Q&A: What Does the Amplitude Represent for an Entangled Wavefunction?

Q1. Since wavefunctions are amplitudes, what does the amplitude represent?

1) Wavefunction as an amplitude

  • The wavefunction Ψ is not a probability distribution; it is a complex probability amplitude.
  • For a single particle, |Ψ(x)|² gives the probability density of finding the particle at position x.
  • The phase of Ψ encodes relative information important for interference; it has no direct probability meaning by itself.

So:

  • Amplitude = a complex number attached to each possible configuration.
  • Probability = squared modulus of that amplitude.

Q2. How does this generalize to an entangled pair of particles?

2) Entangled pair case

The joint wavefunction lives in a tensor-product space: Ψ(xA, xB).

  • The amplitude Ψ(xA, xB) is the complex probability amplitude for “A at xA and B at xB simultaneously.”
  • With entanglement, the amplitude cannot factor into single-particle pieces:
    Ψ(xA, xB) ≠ ψA(xA) ψB(xB)
  • Instead, it encodes joint correlations (e.g., large amplitudes only for correlated spin outcomes).

Q3. Physically, what does a particular amplitude mean, and how do phases matter?
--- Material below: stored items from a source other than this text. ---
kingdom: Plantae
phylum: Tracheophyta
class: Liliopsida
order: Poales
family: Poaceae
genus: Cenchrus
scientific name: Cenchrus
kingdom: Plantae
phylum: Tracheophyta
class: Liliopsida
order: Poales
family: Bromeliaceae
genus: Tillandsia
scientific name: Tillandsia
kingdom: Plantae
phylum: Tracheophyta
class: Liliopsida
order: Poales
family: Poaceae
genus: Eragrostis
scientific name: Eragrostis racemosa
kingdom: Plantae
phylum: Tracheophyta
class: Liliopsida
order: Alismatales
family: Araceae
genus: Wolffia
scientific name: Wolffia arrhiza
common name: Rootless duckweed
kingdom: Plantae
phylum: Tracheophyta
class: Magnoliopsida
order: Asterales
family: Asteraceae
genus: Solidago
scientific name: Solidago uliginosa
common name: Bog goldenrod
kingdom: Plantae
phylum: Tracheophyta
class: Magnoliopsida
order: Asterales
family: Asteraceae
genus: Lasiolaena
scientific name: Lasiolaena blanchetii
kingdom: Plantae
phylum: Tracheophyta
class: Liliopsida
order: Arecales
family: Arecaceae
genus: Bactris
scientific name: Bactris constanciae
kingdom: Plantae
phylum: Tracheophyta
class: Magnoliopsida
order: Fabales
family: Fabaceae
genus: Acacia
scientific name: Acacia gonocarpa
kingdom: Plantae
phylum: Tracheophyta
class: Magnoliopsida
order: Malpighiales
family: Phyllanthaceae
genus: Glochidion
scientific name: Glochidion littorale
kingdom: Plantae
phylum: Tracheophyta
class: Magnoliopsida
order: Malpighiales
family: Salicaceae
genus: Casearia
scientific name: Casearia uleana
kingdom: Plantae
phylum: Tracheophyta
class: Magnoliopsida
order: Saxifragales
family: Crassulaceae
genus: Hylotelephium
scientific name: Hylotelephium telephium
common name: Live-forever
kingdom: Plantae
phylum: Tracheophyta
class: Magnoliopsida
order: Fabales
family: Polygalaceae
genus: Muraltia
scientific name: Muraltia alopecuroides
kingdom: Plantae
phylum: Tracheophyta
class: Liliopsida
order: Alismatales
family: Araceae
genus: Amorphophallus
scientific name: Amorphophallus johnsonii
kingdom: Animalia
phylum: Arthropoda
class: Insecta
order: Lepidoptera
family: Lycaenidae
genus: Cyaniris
3) What the amplitude represents physically

  • An amplitude is the contribution of a specific configuration (e.g., “A here with spin-up, B there with spin-down”) to the overall quantum state.
  • The magnitude squared of that amplitude is the probability of observing that configuration (in the chosen measurement basis).
  • Relative phases between different configurations govern interference and determine correlation patterns under basis changes.

Example (Bell state):

|Ψ⟩ = (1/√2) ( |↑⟩A|↓⟩B − |↓⟩A|↑⟩B )

  • Amplitude for |↑AB is +1/√2.
  • Amplitude for |↓AB is −1/√2.
  • Each squared magnitude equals 1/2 (equal probabilities).
  • The relative minus sign is crucial: it controls the type of correlation seen when measuring along different axes.

Q4. Can you show a visual “amplitude table” for an entangled state?

State: |Ψ⟩ = (1/√2) ( |0⟩A|1⟩B − |1⟩A|0⟩B )

A’s State B’s State Amplitude Probability (|amp|²)
0 0 0 0
0 1 +1/√2 1/2
1 0 −1/√2 1/2
1 1 0 0

Key takeaways

  • The wavefunction assigns a complex amplitude to each joint configuration.
  • Probabilities come from squared magnitudes of those amplitudes.
  • Relative phases (like the minus sign above) do not change raw probabilities for a fixed basis, but they do determine interference and correlation behavior when you change the measurement basis.
  • Entanglement appears because this table cannot be factored into a product of “A-only” and “B-only” parts.